UCI机器学习数据集
http://archive.ics.uci.edu/ml/datasets.html
首先是分析数据,查看数据维度。
from pandas import read_csv
filename = 'E:/python_code/python_ml/ml_data/iris.data'
names = ['seper-length','separ-width','petal-length','petal-width','class']

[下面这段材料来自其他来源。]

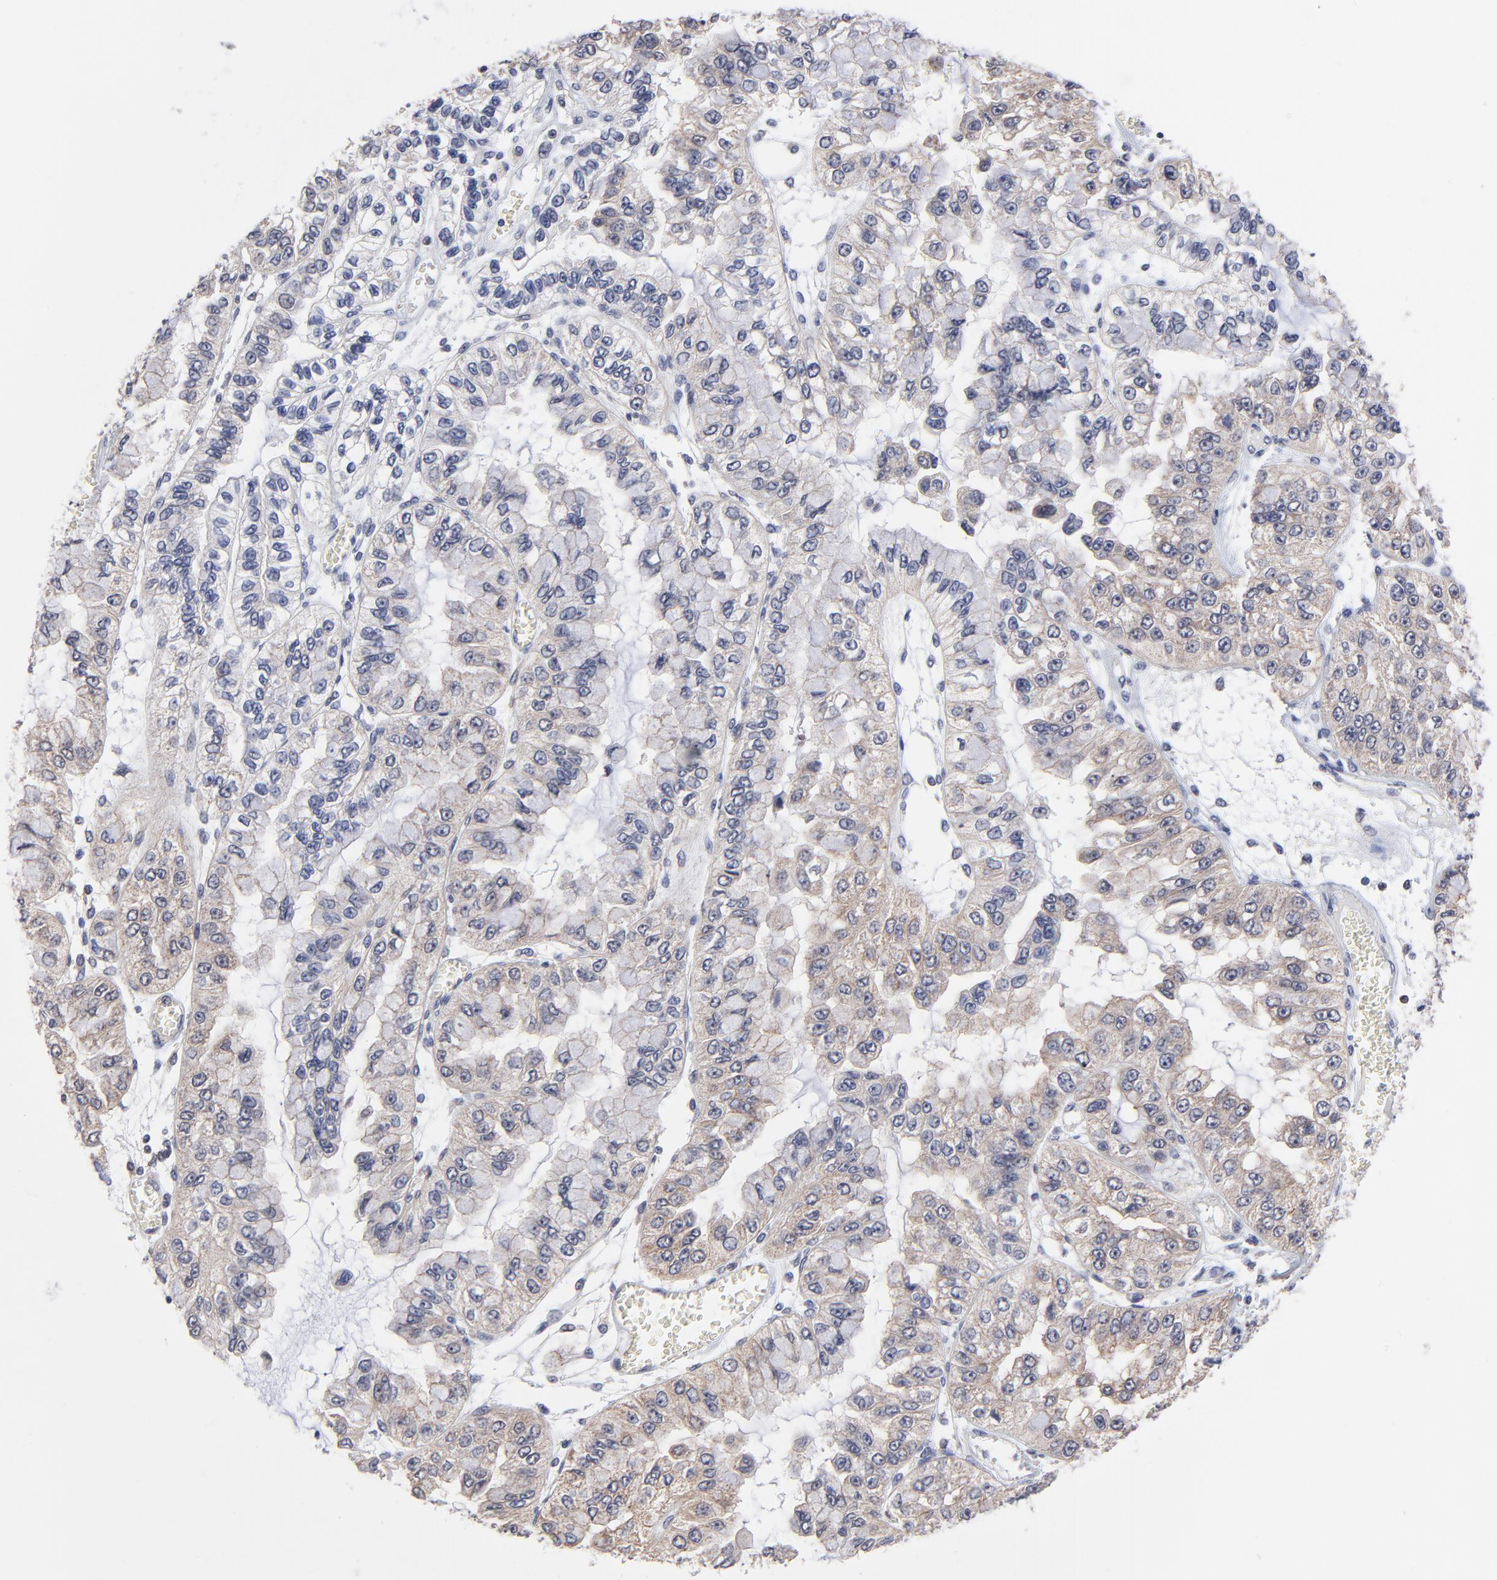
{"staining": {"intensity": "weak", "quantity": ">75%", "location": "cytoplasmic/membranous"}, "tissue": "liver cancer", "cell_type": "Tumor cells", "image_type": "cancer", "snomed": [{"axis": "morphology", "description": "Cholangiocarcinoma"}, {"axis": "topography", "description": "Liver"}], "caption": "Protein staining of liver cancer tissue demonstrates weak cytoplasmic/membranous staining in approximately >75% of tumor cells.", "gene": "FBXO8", "patient": {"sex": "female", "age": 79}}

dataset = read_csv(filename,names=names)
#显示数据维度
print('数据维度: 行 %s 列 %s '% dataset.shape)
可以把iris.data保存为iris.data.csv类型 结果是一样的,原文中是变成csv文件
#查看前10行
print(dataset.head(10))
统计描述数据
print(dataset.describe())
output:
seper-length separ-width petal-length petal-width
count 150.000000 150.000000 150.000000 150.000000
mean 5.843333 3.054000 3.758667 1.198667
std 0.828066 0.433594 1.764420 0.763161
min 4.300000 2.000000 1.000000 0.100000
25% 5.100000 2.800000 1.600000 0.300000
50% 5.800000 3.000000 4.350000 1.300000
75% 6.400000 3.300000 5.100000 1.800000
max 7.900000 4.400000 6.900000 2.500000
查看分类分布情况
最开始的names = [‘seper-length’,‘separ-width’,‘petal-length’,‘petal-width’,‘class’]
所以用‘class’查看名字
print(dataset.groupby('class').size())
output:
class
Iris-setosa 50
Iris-versicolor 50
Iris-virginica 50
dtype: int64
数据可视化
使用单变量图表可以更好的理解每一个特征属性
多变量图表用于理解不同特征属性之间的关系
箱线图
dataset.plot(kind ='box', subplots=True, layout= (2,2), sharex= False, sharey= False)
pyplot.show()
dataset.hist()
pyplot.show()
from pandas import scatter_matrix
scatter_matrix(dataset)
pyplot.show()
这里 scatter_matrix的导入,文章好像给错了。我这么写才是正确的
评估算法
(1)分离出评估数据集
(2)采用10折交叉验证来评估算法模型
(3)生成6个不同的模型来预测新数据
(4)选择最优模型
from pandas import read_csv
from matplotlib import pyplot
from pandas import scatter_matrix
from sklearn.model_selection import train_test_split
from sklearn.model_selection import KFold
from sklearn.model_selection import cross_val_score
from sklearn.metrics import classification_report
from sklearn.metrics import confusion_matrix
from sklearn.metrics import accuracy_score
from sklearn.linear_model import LogisticRegression
from sklearn.tree import DecisionTreeClassifier
from sklearn.discriminant_analysis import LinearDiscriminantAnalysis
from sklearn.neighbors import KNeighborsClassifier
from sklearn.naive_bayes import GaussianNB
from sklearn.svm import SVC
filename = 'E:/python_code/python_ml/ml_data/iris.data'
names = ['seper-length','separ-width','petal-length','petal-width','class']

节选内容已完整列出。